C’est plus fort que moi. J’ai beau savoir en mon for intérieur que ce monde doit changer et se réinventer, je ne peux m’empêcher d’être nostalgique d’un temps qui ne sera plus et surtout qui ne peut plus être.

Nostalgie d’un temps des cerises dépassé et délaissé que je continue d’idéaliser malgré moi.

Nostalgie de la facilité et du confort dans lequel j’ai vécu jusque-là sans me soucier d’avoir abandonné mon pouvoir d’agir.

Nostalgie du temps de l’insouciance qui semble s’être évanoui au profit de la peur institutionnalisée.

J’alterne entre cette nostalgie prégnante et l’envie de renverser la table. J’interroge la responsabilité de mes actes.

De tous mes actes. Même les plus insignifiants. Y compris et surtout ces petits actes de compromission que je fais chaque jour en croisant les doigts pour que les scrupules ne viennent pas me pourrir la vie trop longtemps.

C’est fou la facilité que l’on a à fermer les yeux pour oublier et essayer d’avoir la conscience tranquille.

C’est fou la facilité que l’on a à se dire que l’on fera mieux demain.

C’est fou cette facilité que l’on a à chercher à se dédouaner pour nos actions sous prétexte que l’on n’a pas le temps de se pencher sur la question.

On a beau savoir et comprendre que l’on a brûlé la chandelle par les deux bouts, on s’accroche à ce temps perdu que l’on ne retrouvera plus.

On voudrait bien trouver quelque chose à récupérer de ce temps. Quelque chose à reconsidérer, à redorer, à amplifier. Quelque chose à quoi se raccrocher. Qui a toujours existé et qui est à portée de tous, partout, à toute heure, en tout temps. On n’aurait alors pas tout perdu.

Il y a bien quelque chose que l’on a laissé en déshérence, qui permet pourtant de goûter au sel de la vie : l’attention en toute chose.

L’attention en toute chose permet de reconsidérer la vie dans ce qu’elle a de plus simple et de plus vrai, de la considérer avec plus de respect et dans la conscience de son caractère sacré. Elle redonne ses lettres de noblesse à toute existence.

Cette incomparable nostalgie que l’on ressent. Ce plaisir d’être dans l’instant. Cette sensation chaleureuse d’être là où l’on devrait être et que rien ne peut venir troubler. Ce truc insaisissable qui rend le moment inoubliable. Tout cela naît d’une attention constante et soutenue aux choses simples de la vie.
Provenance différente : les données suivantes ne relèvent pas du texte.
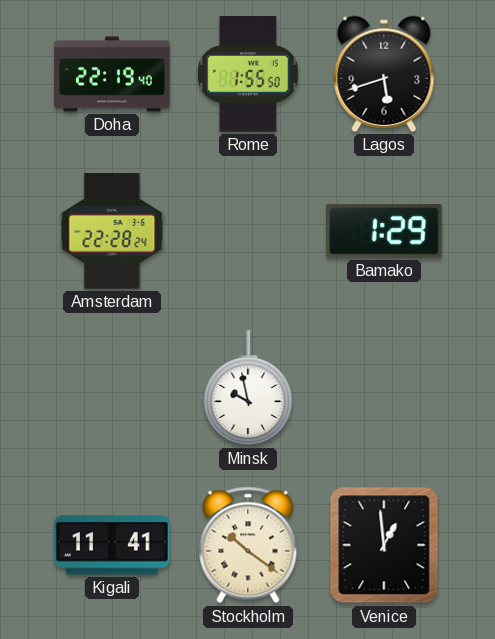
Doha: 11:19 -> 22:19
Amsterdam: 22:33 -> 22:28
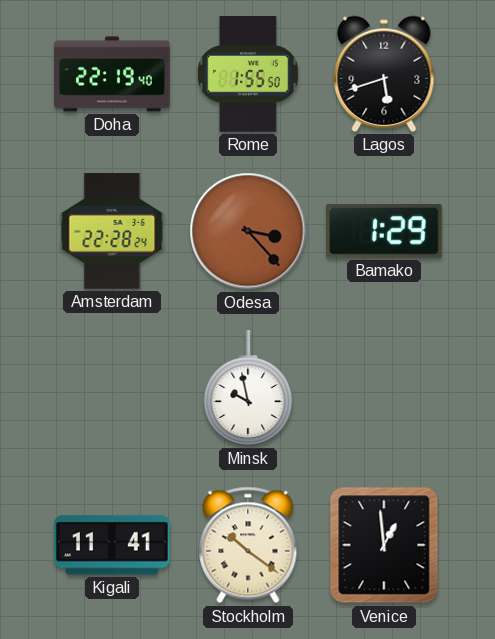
Odesa: none -> 3:23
Ces choses qui nous ramènent à l’essentiel et nous permettent de voir là où est notre essentiel.

Prêter attention. Faire attention. Ecouter avec attention. Changer notre rapport au monde et la perception que l’on en a. Passer du regard pressé au regard curieux, intéressé, prêt à s’émerveiller d’un rien.

Immanquablement on réalise que la somme des petits riens forme un tout dont nous sommes bien responsables. On prend conscience que chaque acte a son importance et que nous avons le pouvoir de reprendre la main sur ce qui semble nous échapper, petit rien après petit rien.